Law, Ethics and Responsible Disclosure
The Ethics are both quite abstract though logical at the same time. The are written in an abstract manner in which they could apply to even other things than hacking. Thus making it logical as well. Many things you wouldn't do to someone in real life you wouldn't do online. I think it's the same point these guys tried to make, except badly executed.
In my opinion the internet is one of the last few free places there are in the world. Though sometimes tightly controlled by governments, look at China or North-Korea, people still find ways around the system to express their voices. I agree with the ethics being like gentlemen rules, just don't be a dick to someone, don't do anything you wouldn't want to be done to yourself. But this doesn't include expressing your opinion even though it might hurt some people. On the internet you still got the right to say those things the same as people having the right to disagree and say something about it. While in the real world when you say something wrong people will call it a form of discrimination and you'll get prosecuted. Thus undermining the freedom of speech and creating more and more censorship.
These are the responsible disclosures of companies I compared.
The first things that stood out to me was the rewards. While Google and Apple being big corporations reward the people with big sums of money, the Fontys rewards them by putting their name on the wall of fame. Looking at other smaller companies it is more common to give some merchandise, putting their names on the hall of fame or giving a small amount of money compared to the big numbers Google and Apple are giving as rewards.
What they all have in common is that they want a full detailed report of what you did so they can reproduce the scenario. They all don't want you to make anything public before they had a chance to fix it and don't dig any deeper in sensitive date that is necessary to proof the vulnerability.
They all also state that even though you did anything illegal while proofing the vulnerability, if you follow their responsible disclosure and follow their rules they won't pursue any legal actions.
It is quite logical that companies don't prosecute these people and give them rewards instead, because if you think about it they will lose far less money when they pay these rewards then if they get hacked by a real threat. Looking at this website a lot of companies share that same ideology.

• _Tasks_
A. In the piece on law, ethics and responsible disclosure, how does Fontys reward people who report vulnerabilities?
B. Return everything in the responsible disclosure piece above from "They all also" down to "that same ideology.", copied word for word.

• _Data_
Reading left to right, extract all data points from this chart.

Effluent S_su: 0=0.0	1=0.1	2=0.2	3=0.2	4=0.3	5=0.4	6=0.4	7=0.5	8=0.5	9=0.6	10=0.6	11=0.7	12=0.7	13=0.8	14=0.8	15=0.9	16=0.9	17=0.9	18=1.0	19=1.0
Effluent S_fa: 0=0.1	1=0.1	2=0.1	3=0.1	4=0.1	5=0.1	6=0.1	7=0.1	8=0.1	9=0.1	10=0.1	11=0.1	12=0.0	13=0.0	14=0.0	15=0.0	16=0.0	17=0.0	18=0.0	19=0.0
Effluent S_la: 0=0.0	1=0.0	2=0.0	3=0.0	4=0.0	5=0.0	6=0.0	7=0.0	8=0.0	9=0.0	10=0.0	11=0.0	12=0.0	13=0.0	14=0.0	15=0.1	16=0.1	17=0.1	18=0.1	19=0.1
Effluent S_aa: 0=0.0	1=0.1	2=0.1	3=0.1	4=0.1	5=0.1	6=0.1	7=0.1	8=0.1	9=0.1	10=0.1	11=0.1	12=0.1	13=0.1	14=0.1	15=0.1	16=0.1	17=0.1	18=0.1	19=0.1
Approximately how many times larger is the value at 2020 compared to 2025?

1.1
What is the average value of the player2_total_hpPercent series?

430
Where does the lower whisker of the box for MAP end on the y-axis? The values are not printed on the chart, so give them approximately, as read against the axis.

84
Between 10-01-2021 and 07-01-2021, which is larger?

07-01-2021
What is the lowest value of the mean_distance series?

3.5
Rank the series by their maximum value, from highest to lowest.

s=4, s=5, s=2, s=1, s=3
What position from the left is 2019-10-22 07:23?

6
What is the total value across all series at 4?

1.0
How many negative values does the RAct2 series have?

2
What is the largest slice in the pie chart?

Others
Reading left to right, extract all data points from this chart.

• _Answers by task_
A. Fontys puts their name on the wall of fame.

B.
They all also state that even though you did anything illegal while proofing the vulnerability, if you follow their responsible disclosure and follow their rules they won't pursue any legal actions.
It is quite logical that companies don't prosecute these people and give them rewards instead, because if you think about it they will lose far less money when they pay these rewards then if they get hacked by a real threat. Looking at this website a lot of companies share that same ideology.